REQUIRED WORK:
Retrieve every line from the records in which the word "style" occurs.

MATERIAL PROVIDED:

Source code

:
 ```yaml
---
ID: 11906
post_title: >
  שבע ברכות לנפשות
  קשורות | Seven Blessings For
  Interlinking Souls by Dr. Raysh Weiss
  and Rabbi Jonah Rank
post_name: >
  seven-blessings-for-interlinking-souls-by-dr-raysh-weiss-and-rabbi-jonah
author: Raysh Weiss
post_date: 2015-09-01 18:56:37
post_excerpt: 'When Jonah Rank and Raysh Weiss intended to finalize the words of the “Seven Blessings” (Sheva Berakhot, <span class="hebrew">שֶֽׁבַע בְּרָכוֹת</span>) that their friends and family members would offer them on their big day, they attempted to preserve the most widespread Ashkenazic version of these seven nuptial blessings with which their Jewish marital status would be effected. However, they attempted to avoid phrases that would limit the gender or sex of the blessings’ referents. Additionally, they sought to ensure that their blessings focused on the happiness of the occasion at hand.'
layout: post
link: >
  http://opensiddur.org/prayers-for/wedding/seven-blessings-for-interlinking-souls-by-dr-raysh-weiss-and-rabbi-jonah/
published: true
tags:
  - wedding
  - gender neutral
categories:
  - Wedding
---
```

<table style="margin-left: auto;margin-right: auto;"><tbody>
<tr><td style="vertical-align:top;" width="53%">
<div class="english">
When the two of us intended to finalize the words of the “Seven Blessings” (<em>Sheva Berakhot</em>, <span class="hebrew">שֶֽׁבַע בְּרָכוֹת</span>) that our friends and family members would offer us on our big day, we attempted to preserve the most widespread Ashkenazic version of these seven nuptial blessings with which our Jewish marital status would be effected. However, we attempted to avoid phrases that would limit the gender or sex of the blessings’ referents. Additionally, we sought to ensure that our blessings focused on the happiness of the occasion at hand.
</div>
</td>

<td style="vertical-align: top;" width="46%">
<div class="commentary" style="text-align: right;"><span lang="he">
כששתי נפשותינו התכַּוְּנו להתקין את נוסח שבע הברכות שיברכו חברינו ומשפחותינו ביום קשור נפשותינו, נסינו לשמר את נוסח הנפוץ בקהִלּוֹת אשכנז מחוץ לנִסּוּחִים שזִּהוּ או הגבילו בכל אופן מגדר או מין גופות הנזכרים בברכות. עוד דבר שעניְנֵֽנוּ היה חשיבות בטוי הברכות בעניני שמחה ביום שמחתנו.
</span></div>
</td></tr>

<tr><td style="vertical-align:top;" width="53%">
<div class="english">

EXERCISE RESPONSE:
<table style="margin-left: auto;margin-right: auto;"><tbody>
<tr><td style="vertical-align:top;" width="53%">
<td style="vertical-align: top;" width="46%">
<div class="commentary" style="text-align: right;"><span lang="he">
<tr><td style="vertical-align:top;" width="53%">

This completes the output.